A Inconstitucionalidade do Art. 528, § 3º do CPC: Uma Análise da Antinomia com a Lei de Alimentos

1. Introdução A questão da prisão civil por dívida alimentar tem sido objeto de intenso debate no ordenamento jurídico brasileiro, especialmente após a promulgação do Código de Processo Civil de 2015. O presente artigo visa analisar a aparente antinomia entre o § 3º do art. 528 do CPC e o art. 19 da Lei nº […]

A Inconstitucionalidade do Art. 528, § 3º do CPC: Uma Análise da Antinomia com a Lei de Alimentos

Sumário

1. Introdução

A questão da prisão civil por dívida alimentar tem sido objeto de intenso debate no ordenamento jurídico brasileiro, especialmente após a promulgação do Código de Processo Civil de 2015.

O presente artigo visa analisar a aparente antinomia entre o § 3º do art. 528 do CPC e o art. 19 da Lei nº 5.478/68 (Lei de Alimentos), no que tange ao prazo máximo da prisão civil do devedor de alimentos.

2. O Conflito Normativo

O art. 528, § 3º do CPC estabelece que:

“Se o executado não pagar ou se a justificativa apresentada não for aceita, o juiz, além de mandar protestar o pronunciamento judicial na forma do § 1º, decretar-lhe-á a prisão pelo prazo de 1 (um) a 3 (três) meses.”
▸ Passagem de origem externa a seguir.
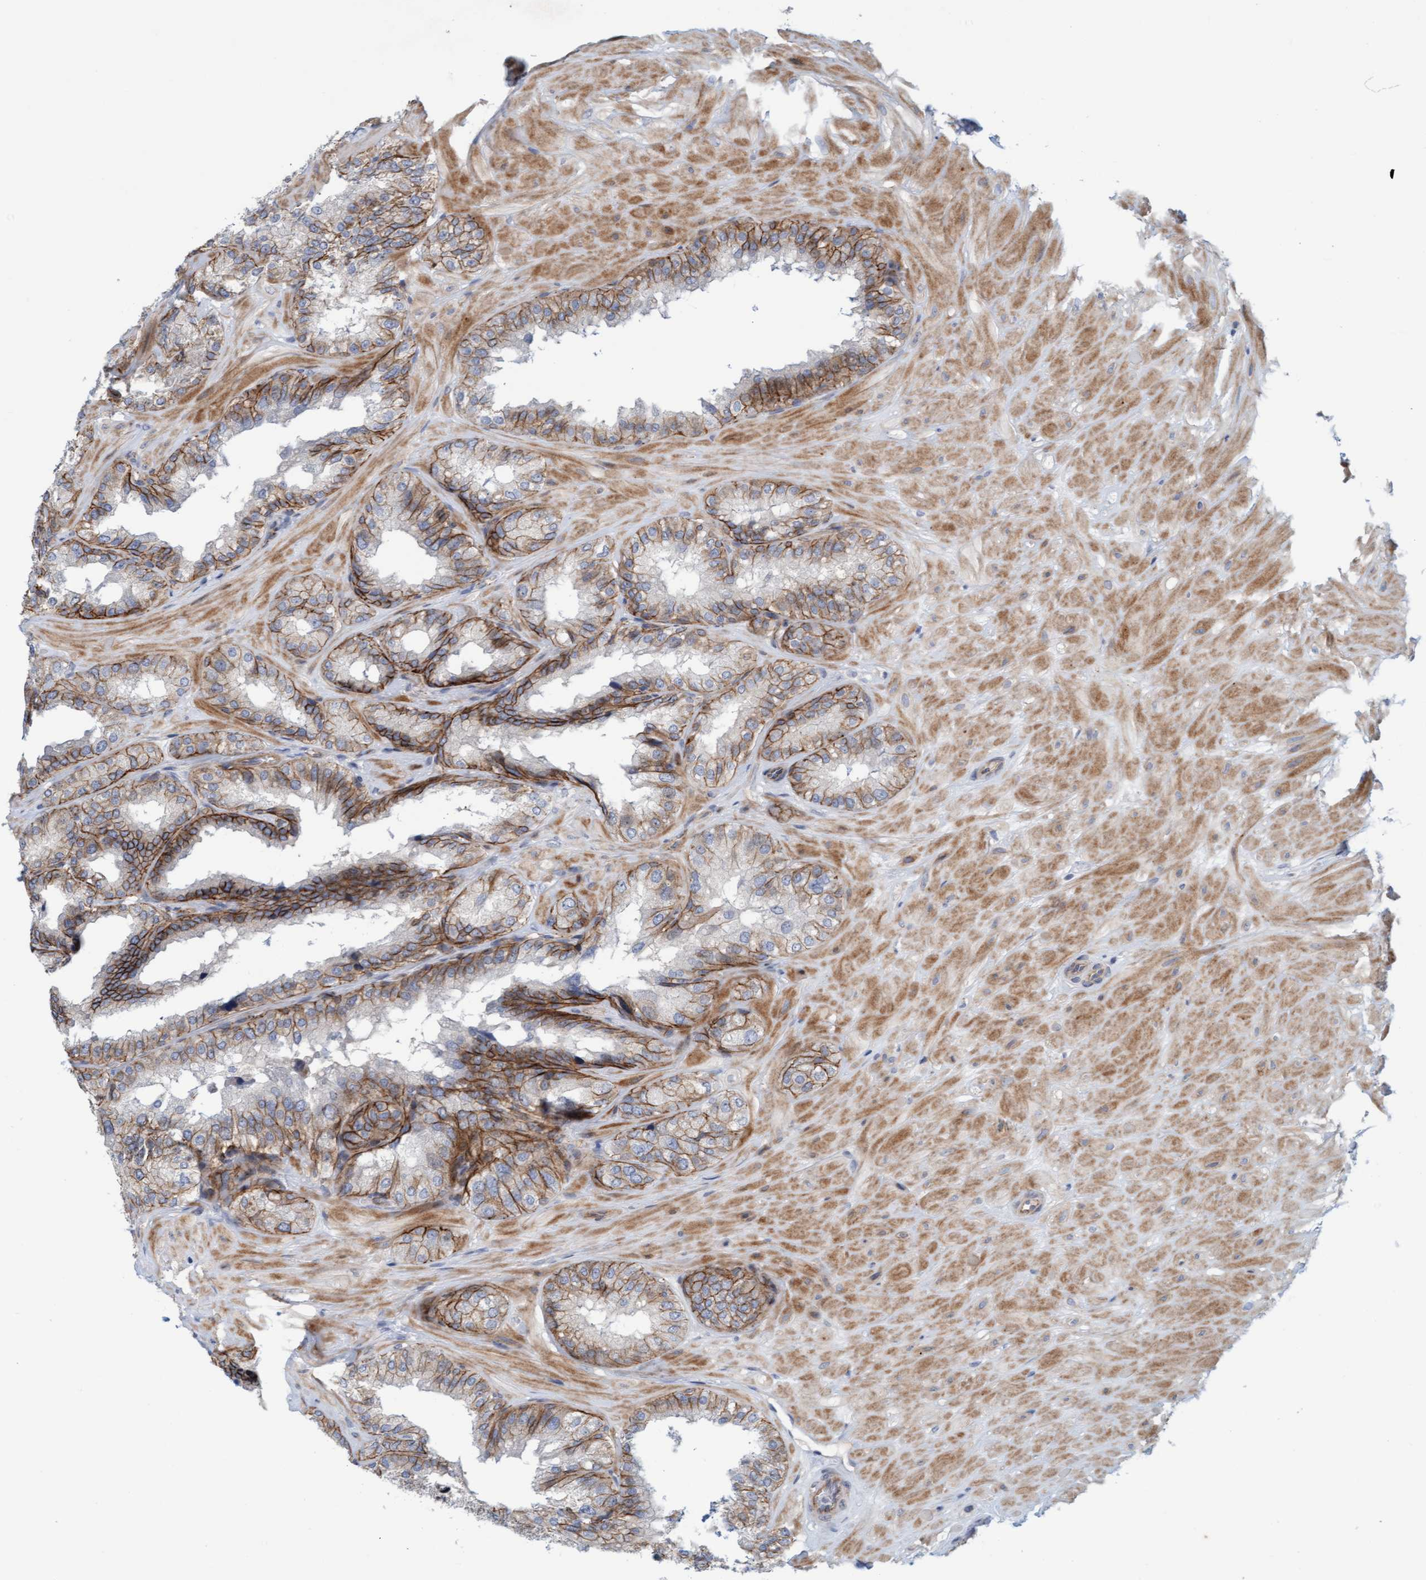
{"staining": {"intensity": "moderate", "quantity": "25%-75%", "location": "cytoplasmic/membranous"}, "tissue": "seminal vesicle", "cell_type": "Glandular cells", "image_type": "normal", "snomed": [{"axis": "morphology", "description": "Normal tissue, NOS"}, {"axis": "topography", "description": "Prostate"}, {"axis": "topography", "description": "Seminal veicle"}], "caption": "This is an image of immunohistochemistry (IHC) staining of unremarkable seminal vesicle, which shows moderate staining in the cytoplasmic/membranous of glandular cells.", "gene": "KRBA2", "patient": {"sex": "male", "age": 51}}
Por outro lado, o art. 19 da Lei nº 5.478/68 dispõe que:

“O juiz, para instrução da causa ou na execução da sentença ou do acordo, poderá tomar todas as providências necessárias para seu esclarecimento ou para o cumprimento do julgado ou do acordo, inclusive a decretação de prisão do devedor até 60 (sessenta) dias.”

3. Análise da Antinomia

3.1 Critérios de Resolução

Conforme ensina Norberto Bobbio, em sua obra “Teoria do Ordenamento Jurídico”, existem três critérios fundamentais para a resolução de antinomias:

  1. Hierárquico (lex superior derogat legi inferiori)
  2. Especialidade (lex specialis derogat legi generali)
  3. Cronológico (lex posterior derogat legi priori)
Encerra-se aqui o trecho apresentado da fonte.